→ Collected data entries

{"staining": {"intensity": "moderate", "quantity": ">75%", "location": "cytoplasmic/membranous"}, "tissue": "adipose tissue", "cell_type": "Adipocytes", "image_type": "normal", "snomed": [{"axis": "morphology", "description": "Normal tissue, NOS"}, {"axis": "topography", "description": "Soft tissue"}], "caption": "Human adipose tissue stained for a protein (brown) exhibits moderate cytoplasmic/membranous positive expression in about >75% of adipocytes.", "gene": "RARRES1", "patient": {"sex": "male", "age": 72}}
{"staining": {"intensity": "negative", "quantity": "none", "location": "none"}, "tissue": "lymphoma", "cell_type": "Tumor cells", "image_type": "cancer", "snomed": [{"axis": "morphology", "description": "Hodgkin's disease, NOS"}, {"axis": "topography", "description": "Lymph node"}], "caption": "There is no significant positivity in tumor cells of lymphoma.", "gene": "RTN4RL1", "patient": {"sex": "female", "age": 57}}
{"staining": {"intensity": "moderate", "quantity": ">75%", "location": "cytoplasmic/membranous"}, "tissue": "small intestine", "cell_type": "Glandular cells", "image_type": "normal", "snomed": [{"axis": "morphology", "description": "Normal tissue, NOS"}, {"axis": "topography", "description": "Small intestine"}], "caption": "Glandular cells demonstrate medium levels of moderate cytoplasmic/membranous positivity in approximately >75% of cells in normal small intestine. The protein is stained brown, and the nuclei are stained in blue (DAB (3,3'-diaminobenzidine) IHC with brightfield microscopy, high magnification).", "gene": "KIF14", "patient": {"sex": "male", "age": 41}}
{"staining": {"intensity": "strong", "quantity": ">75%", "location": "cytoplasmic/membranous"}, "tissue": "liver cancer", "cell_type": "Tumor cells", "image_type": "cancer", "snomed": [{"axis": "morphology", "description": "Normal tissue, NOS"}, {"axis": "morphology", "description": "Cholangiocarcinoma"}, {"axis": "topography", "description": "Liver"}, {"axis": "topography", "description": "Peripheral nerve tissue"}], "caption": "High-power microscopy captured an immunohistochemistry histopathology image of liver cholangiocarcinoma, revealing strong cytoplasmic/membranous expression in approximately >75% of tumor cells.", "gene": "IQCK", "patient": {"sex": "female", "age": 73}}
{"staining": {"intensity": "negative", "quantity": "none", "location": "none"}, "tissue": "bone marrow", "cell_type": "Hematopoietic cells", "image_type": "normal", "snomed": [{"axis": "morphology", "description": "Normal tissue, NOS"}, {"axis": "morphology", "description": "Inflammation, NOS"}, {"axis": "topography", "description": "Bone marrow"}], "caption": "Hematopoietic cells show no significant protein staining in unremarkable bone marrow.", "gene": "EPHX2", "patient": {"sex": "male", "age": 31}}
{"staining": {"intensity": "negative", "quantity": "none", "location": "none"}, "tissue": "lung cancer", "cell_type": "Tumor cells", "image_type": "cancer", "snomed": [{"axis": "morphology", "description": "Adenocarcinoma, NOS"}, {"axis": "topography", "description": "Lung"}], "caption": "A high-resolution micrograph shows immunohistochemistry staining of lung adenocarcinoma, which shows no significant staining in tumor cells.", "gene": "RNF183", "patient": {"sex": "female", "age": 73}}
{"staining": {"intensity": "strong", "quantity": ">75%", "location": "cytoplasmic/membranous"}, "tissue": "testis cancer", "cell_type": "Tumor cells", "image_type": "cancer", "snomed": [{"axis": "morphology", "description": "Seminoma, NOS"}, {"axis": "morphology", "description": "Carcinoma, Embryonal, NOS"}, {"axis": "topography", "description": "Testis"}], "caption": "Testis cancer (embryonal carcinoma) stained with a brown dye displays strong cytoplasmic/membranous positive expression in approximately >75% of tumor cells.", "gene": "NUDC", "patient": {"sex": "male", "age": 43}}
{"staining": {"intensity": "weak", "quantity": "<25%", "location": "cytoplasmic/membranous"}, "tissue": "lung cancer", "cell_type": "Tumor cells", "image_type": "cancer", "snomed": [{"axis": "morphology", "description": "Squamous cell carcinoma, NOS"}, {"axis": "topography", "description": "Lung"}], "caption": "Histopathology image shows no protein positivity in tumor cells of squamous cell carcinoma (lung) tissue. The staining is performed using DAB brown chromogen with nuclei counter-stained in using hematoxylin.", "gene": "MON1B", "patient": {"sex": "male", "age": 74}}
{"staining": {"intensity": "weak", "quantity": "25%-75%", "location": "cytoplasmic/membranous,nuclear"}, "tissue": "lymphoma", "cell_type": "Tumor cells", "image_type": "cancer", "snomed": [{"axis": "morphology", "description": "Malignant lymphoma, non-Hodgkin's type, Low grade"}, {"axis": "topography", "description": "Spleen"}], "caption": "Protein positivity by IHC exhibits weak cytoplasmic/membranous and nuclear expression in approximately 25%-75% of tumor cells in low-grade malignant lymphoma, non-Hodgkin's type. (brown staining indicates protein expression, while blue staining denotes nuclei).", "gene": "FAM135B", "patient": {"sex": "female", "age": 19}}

→ Work item
So that nothing is lost, please reproduce each entry exactly as written.

→ Response below
{"staining": {"intensity": "moderate", "quantity": ">75%", "location": "cytoplasmic/membranous"}, "tissue": "adipose tissue", "cell_type": "Adipocytes", "image_type": "normal", "snomed": [{"axis": "morphology", "description": "Normal tissue, NOS"}, {"axis": "topography", "description": "Soft tissue"}], "caption": "Human adipose tissue stained for a protein (brown) exhibits moderate cytoplasmic/membranous positive expression in about >75% of adipocytes.", "gene": "RARRES1", "patient": {"sex": "male", "age": 72}}
{"staining": {"intensity": "negative", "quantity": "none", "location": "none"}, "tissue": "lymphoma", "cell_type": "Tumor cells", "image_type": "cancer", "snomed": [{"axis": "morphology", "description": "Hodgkin's disease, NOS"}, {"axis": "topography", "description": "Lymph node"}], "caption": "There is no significant positivity in tumor cells of lymphoma.", "gene": "RTN4RL1", "patient": {"sex": "female", "age": 57}}
{"staining": {"intensity": "moderate", "quantity": ">75%", "location": "cytoplasmic/membranous"}, "tissue": "small intestine", "cell_type": "Glandular cells", "image_type": "normal", "snomed": [{"axis": "morphology", "description": "Normal tissue, NOS"}, {"axis": "topography", "description": "Small intestine"}], "caption": "Glandular cells demonstrate medium levels of moderate cytoplasmic/membranous positivity in approximately >75% of cells in normal small intestine. The protein is stained brown, and the nuclei are stained in blue (DAB (3,3'-diaminobenzidine) IHC with brightfield microscopy, high magnification).", "gene": "KIF14", "patient": {"sex": "male", "age": 41}}
{"staining": {"intensity": "strong", "quantity": ">75%", "location": "cytoplasmic/membranous"}, "tissue": "liver cancer", "cell_type": "Tumor cells", "image_type": "cancer", "snomed": [{"axis": "morphology", "description": "Normal tissue, NOS"}, {"axis": "morphology", "description": "Cholangiocarcinoma"}, {"axis": "topography", "description": "Liver"}, {"axis": "topography", "description": "Peripheral nerve tissue"}], "caption": "High-power microscopy captured an immunohistochemistry histopathology image of liver cholangiocarcinoma, revealing strong cytoplasmic/membranous expression in approximately >75% of tumor cells.", "gene": "IQCK", "patient": {"sex": "female", "age": 73}}
{"staining": {"intensity": "negative", "quantity": "none", "location": "none"}, "tissue": "bone marrow", "cell_type": "Hematopoietic cells", "image_type": "normal", "snomed": [{"axis": "morphology", "description": "Normal tissue, NOS"}, {"axis": "morphology", "description": "Inflammation, NOS"}, {"axis": "topography", "description": "Bone marrow"}], "caption": "Hematopoietic cells show no significant protein staining in unremarkable bone marrow.", "gene": "EPHX2", "patient": {"sex": "male", "age": 31}}
{"staining": {"intensity": "negative", "quantity": "none", "location": "none"}, "tissue": "lung cancer", "cell_type": "Tumor cells", "image_type": "cancer", "snomed": [{"axis": "morphology", "description": "Adenocarcinoma, NOS"}, {"axis": "topography", "description": "Lung"}], "caption": "A high-resolution micrograph shows immunohistochemistry staining of lung adenocarcinoma, which shows no significant staining in tumor cells.", "gene": "RNF183", "patient": {"sex": "female", "age": 73}}
{"staining": {"intensity": "strong", "quantity": ">75%", "location": "cytoplasmic/membranous"}, "tissue": "testis cancer", "cell_type": "Tumor cells", "image_type": "cancer", "snomed": [{"axis": "morphology", "description": "Seminoma, NOS"}, {"axis": "morphology", "description": "Carcinoma, Embryonal, NOS"}, {"axis": "topography", "description": "Testis"}], "caption": "Testis cancer (embryonal carcinoma) stained with a brown dye displays strong cytoplasmic/membranous positive expression in approximately >75% of tumor cells.", "gene": "NUDC", "patient": {"sex": "male", "age": 43}}
{"staining": {"intensity": "weak", "quantity": "<25%", "location": "cytoplasmic/membranous"}, "tissue": "lung cancer", "cell_type": "Tumor cells", "image_type": "cancer", "snomed": [{"axis": "morphology", "description": "Squamous cell carcinoma, NOS"}, {"axis": "topography", "description": "Lung"}], "caption": "Histopathology image shows no protein positivity in tumor cells of squamous cell carcinoma (lung) tissue. The staining is performed using DAB brown chromogen with nuclei counter-stained in using hematoxylin.", "gene": "MON1B", "patient": {"sex": "male", "age": 74}}
{"staining": {"intensity": "weak", "quantity": "25%-75%", "location": "cytoplasmic/membranous,nuclear"}, "tissue": "lymphoma", "cell_type": "Tumor cells", "image_type": "cancer", "snomed": [{"axis": "morphology", "description": "Malignant lymphoma, non-Hodgkin's type, Low grade"}, {"axis": "topography", "description": "Spleen"}], "caption": "Protein positivity by IHC exhibits weak cytoplasmic/membranous and nuclear expression in approximately 25%-75% of tumor cells in low-grade malignant lymphoma, non-Hodgkin's type. (brown staining indicates protein expression, while blue staining denotes nuclei).", "gene": "FAM135B", "patient": {"sex": "female", "age": 19}}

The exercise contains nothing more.